### [Given text]
◆ ◆ ◆

The complaint stated that the commissioner had made misleading remarks not backed up by evidence, and abused his power.
“He has also acted in a racially discriminatory way in inferring that protests against fundamental violations of international law by Israel and by Britain are antisemitic,” it added.
It further noted that for an upcoming march on 16 May to mark Nakba Day, the coalition’s route had been restricted, whilst the Metropolitan Police had given space for a far-right march led by Tommy Robinson in central London.
“In view of the Commissioner’s conduct, we would ask that the comments are immediately retracted and a full apology is made to our client,” the complaint concludes.
Last week, the same groups criticised attempts by politicians and the media to smear the demonstrations, as well as suggestions that they could be banned.

◆ ◆ ◆

### [Requirement 1]
Write out the entries line for line, from their first line through the line holding "ster continued around", with both ends included.
The article about the complaint against the police commissioner has no connection to the entries that come after it.

### [Records]
◆ ◆ ◆

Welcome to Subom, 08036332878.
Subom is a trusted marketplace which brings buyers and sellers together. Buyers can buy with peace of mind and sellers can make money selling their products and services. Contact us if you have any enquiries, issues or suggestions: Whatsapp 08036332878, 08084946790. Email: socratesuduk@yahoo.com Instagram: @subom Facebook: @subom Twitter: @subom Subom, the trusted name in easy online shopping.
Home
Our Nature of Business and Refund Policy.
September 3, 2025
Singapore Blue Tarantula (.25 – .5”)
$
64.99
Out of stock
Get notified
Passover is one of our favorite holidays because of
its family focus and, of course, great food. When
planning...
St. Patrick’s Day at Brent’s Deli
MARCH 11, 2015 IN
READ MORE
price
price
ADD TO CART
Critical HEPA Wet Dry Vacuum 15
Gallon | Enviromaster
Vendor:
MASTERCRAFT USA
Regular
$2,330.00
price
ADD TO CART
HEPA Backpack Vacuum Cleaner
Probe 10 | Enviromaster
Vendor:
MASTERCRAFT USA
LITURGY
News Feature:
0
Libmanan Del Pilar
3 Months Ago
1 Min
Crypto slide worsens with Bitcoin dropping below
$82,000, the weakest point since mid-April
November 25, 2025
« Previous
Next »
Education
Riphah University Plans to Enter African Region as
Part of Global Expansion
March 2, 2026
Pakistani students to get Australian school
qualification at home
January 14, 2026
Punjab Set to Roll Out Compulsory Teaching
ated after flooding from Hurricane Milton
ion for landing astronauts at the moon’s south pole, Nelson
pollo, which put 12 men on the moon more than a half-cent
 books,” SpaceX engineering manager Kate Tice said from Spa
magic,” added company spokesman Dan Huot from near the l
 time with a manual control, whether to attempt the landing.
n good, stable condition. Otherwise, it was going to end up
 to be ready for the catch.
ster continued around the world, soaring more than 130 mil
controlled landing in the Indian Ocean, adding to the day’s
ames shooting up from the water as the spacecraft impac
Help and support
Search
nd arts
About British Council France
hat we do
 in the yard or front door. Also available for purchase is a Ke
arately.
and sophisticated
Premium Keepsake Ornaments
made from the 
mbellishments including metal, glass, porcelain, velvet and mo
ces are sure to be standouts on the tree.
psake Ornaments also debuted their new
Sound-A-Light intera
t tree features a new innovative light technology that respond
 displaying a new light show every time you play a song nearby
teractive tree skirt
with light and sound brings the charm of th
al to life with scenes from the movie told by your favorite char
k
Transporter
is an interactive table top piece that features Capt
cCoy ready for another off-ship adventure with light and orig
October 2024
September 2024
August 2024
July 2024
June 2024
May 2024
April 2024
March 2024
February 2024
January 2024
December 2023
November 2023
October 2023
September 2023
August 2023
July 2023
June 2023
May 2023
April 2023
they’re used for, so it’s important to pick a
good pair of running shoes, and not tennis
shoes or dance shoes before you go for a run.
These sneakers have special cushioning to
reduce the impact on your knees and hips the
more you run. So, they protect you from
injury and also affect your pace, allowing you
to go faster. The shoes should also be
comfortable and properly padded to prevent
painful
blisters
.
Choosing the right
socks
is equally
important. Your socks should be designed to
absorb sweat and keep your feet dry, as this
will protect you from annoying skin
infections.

◆ ◆ ◆

### [Requirement 2]
Extend the article about the complaint against the police commissioner, picking up right after its last sentence.

### [Response box 1]
Welcome to Subom, 08036332878.
Subom is a trusted marketplace which brings buyers and sellers together. Buyers can buy with peace of mind and sellers can make money selling their products and services. Contact us if you have any enquiries, issues or suggestions: Whatsapp 08036332878, 08084946790. Email: socratesuduk@yahoo.com Instagram: @subom Facebook: @subom Twitter: @subom Subom, the trusted name in easy online shopping.
Home
Our Nature of Business and Refund Policy.
September 3, 2025
Singapore Blue Tarantula (.25 – .5”)
$
64.99
Out of stock
Get notified
Passover is one of our favorite holidays because of
its family focus and, of course, great food. When
planning...
St. Patrick’s Day at Brent’s Deli
MARCH 11, 2015 IN
READ MORE
price
price
ADD TO CART
Critical HEPA Wet Dry Vacuum 15
Gallon | Enviromaster
Vendor:
MASTERCRAFT USA
Regular
$2,330.00
price
ADD TO CART
HEPA Backpack Vacuum Cleaner
Probe 10 | Enviromaster
Vendor:
MASTERCRAFT USA
LITURGY
News Feature:
0
Libmanan Del Pilar
3 Months Ago
1 Min
Crypto slide worsens with Bitcoin dropping below
$82,000, the weakest point since mid-April
November 25, 2025
« Previous
Next »
Education
Riphah University Plans to Enter African Region as
Part of Global Expansion
March 2, 2026
Pakistani students to get Australian school
qualification at home
January 14, 2026
Punjab Set to Roll Out Compulsory Teaching
ated after flooding from Hurricane Milton
ion for landing astronauts at the moon’s south pole, Nelson
pollo, which put 12 men on the moon more than a half-cent
 books,” SpaceX engineering manager Kate Tice said from Spa
magic,” added company spokesman Dan Huot from near the l
 time with a manual control, whether to attempt the landing.
n good, stable condition. Otherwise, it was going to end up
 to be ready for the catch.
ster continued around the world, soaring more than 130 mil

### [Response box 2]
A 45-year-old Somali-born British national was arrested on Wednesday afternoon after the stabbing of two Jewish men, aged 34 and 76, in Golders Green, a neighbourhood of northwest London with a large Jewish population, and an earlier stabbing of a Muslim man, Ishmail Hussein, in south London.
Politicians, including British Prime Minister Keir Starmer, have used the Golders Green attacks to condemn pro-Palestine marches and call for their curtailment.
In an interview with the BBC's Today programme on Saturday, Starmer said the language used on marches should be policed and suggested that there could be a case for banning marches altogether.